11:31Et on fait effectivement des appels aux dons, des campagnes de levée de fonds sur chacun de nos projets.
11:37Une fois qu'on sélectionne un projet, on élabore un budget avec le partenaire local pour voir à peu près de combien est-ce qu'on a besoin.
11:45Et à partir de là, on commence notre levée de fonds.
11:48D'accord, mais donc vous avez quand même une certaine base financière d'année en année qui est assez constante et qui vous permet de vous projeter.
11:55Tout à fait.
11:55C'est variable et aujourd'hui, on est plutôt dans une phase en expansion sur ces dernières années et on a la chance de pouvoir s'appuyer sur assez de gens qui nous soutiennent depuis longtemps
12:07pour être capable d'évaluer quand même en se disant bon, ça, c'est un projet réaliste, ça, c'est un projet qui l'est moins.
12:12Et en parlant de projet réaliste, vous avez proposé un projet sur la lune.
12:16Est-ce que vous pouvez nous en dire un petit peu plus en parlant de l'interview ?

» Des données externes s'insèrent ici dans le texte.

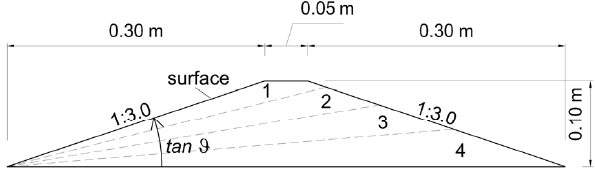
Fig. 5. Cross-section of the embankment with the hypothesis of five homogenous compactness zones (identified as surface, 1, 2 ... 4). The erosion, in time, affected layers with increasing compactness: at first, the upper layer (surface and nr. 1) and afterwards the lower layers (nr. 2–3). Flume water is on the right side of the section. Fig. 6 Downstream view of the embankment erosion. a) Stage 1: water reaches the embankment crest, particles are easily moved and a little debris flow originate; b) Stage 2: erosion of the slopes, started in small rills, continues within small channels progressively widening to the whole width. Increasing scour lead increasing water discharge, so debris flow evolves into immature debris flow; c) Stage 3: water sediment stream, occupying all the embankment width, is approximately mono-dimensional: during this phase a great amount of data were collected by pictures taken through the transparent wall of the canal. Immature debris flow evolved towards ordinary bed load; d) Stage 4: when the structure was completely removed, the water discharge began to decrease and the flume emptied.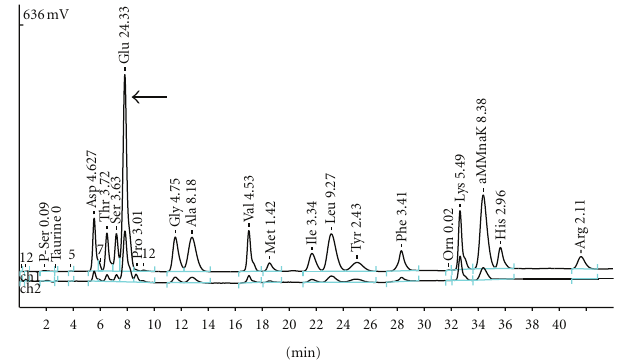
Figure 4: Elution profile of ApE1 hydrolysate. Arrow indicates the retention time of the glutamic acid.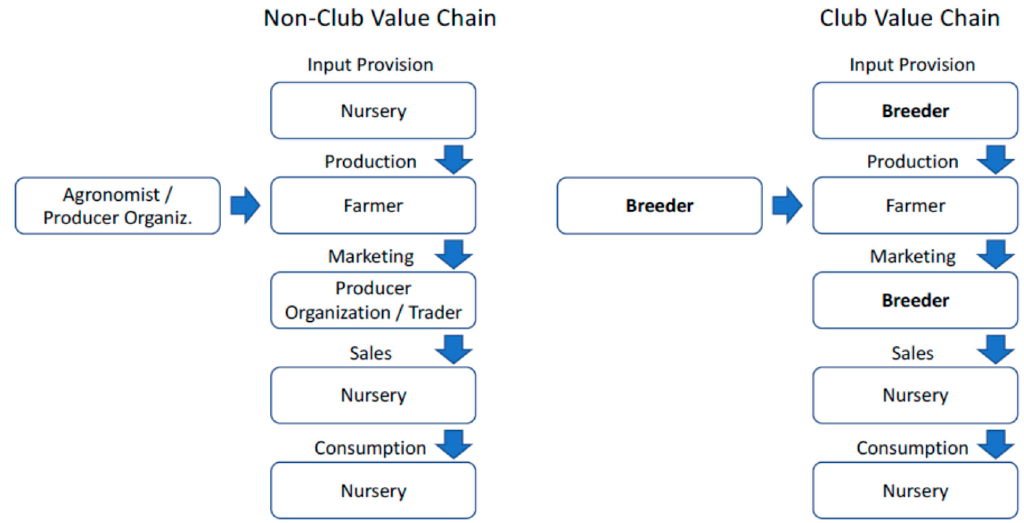
Figure 2. A stylized representation of the Agro Pontino Kiwifruit value chains.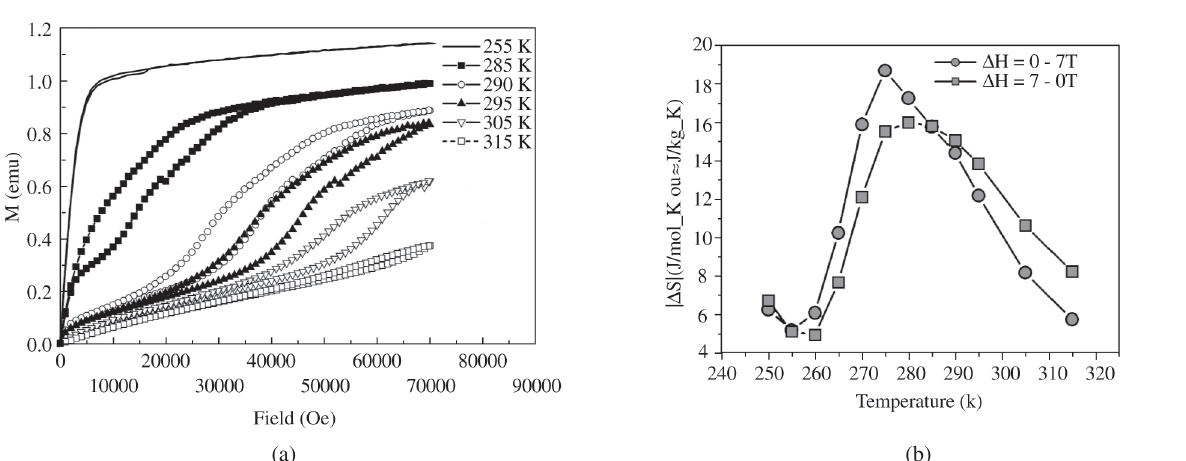
Figure 5. M vs. H curves a) and the calculated MCE b) for the heat-treated alloy, produced from commercial Gd (99.9%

12:20Alors, le projet sur la lune, effectivement, c'est un projet un petit peu différent.
12:24C'est notre projet qui, cette fois, le WMF s'aventure dans l'espace.
12:29Alors, pour le coup, c'est vraiment un projet surtout autour de l'advocatie, de la protection de la lune.
12:33C'est-à-dire que la lune a un patrimoine déjà extrêmement riche, en fait, autour notamment de la base de la tranquillité
12:40qui regroupe à plus de 80 aujourd'hui d'artefacts différents.
12:45C'est là qu'on a la première empreinte de pas sur la lune.
12:47On a aussi un rameau d'olivier en or qui avait été apporté ici par Neil Armstrong.
12:52Donc, on a beaucoup de choses.
12:54Simplement, la lune n'appartenant à personne aujourd'hui, c'est difficile de le protéger juridiquement.
12:59C'est déjà classé comme un site historique par l'État de Californie depuis une quinzaine d'années.
13:04D'accord.
13:05Mais en revanche, il n'y a pas beaucoup de protection juridique.
13:08Et nous, on veut élaborer autour de la lune un projet, un accord international pour protéger ce patrimoine.
13:17Alors même qu'aujourd'hui, on est dans une phase où il y a beaucoup d'explorations privées,
13:21beaucoup d'explorations aussi d'États qui n'ont pas ratifié les différentes conventions sur la lune.
13:26Donc, on ne prévoit pas là tout de suite de développer beaucoup de choses comme ça.
13:30Mais en revanche, une protection juridique.
13:34Un peu sur le modèle du traité de l'Antarctique.
13:36D'accord.
13:36Merci beaucoup Mathilde Auger.
13:38Je rappelle que vous êtes directrice exécutive du World Monuments Fund France.
13:42Merci d'avoir été avec nous.
13:43Et merci à vous tous et toutes de nous avoir suivis.
13:45C'était Arrêt Marché, édition week-end.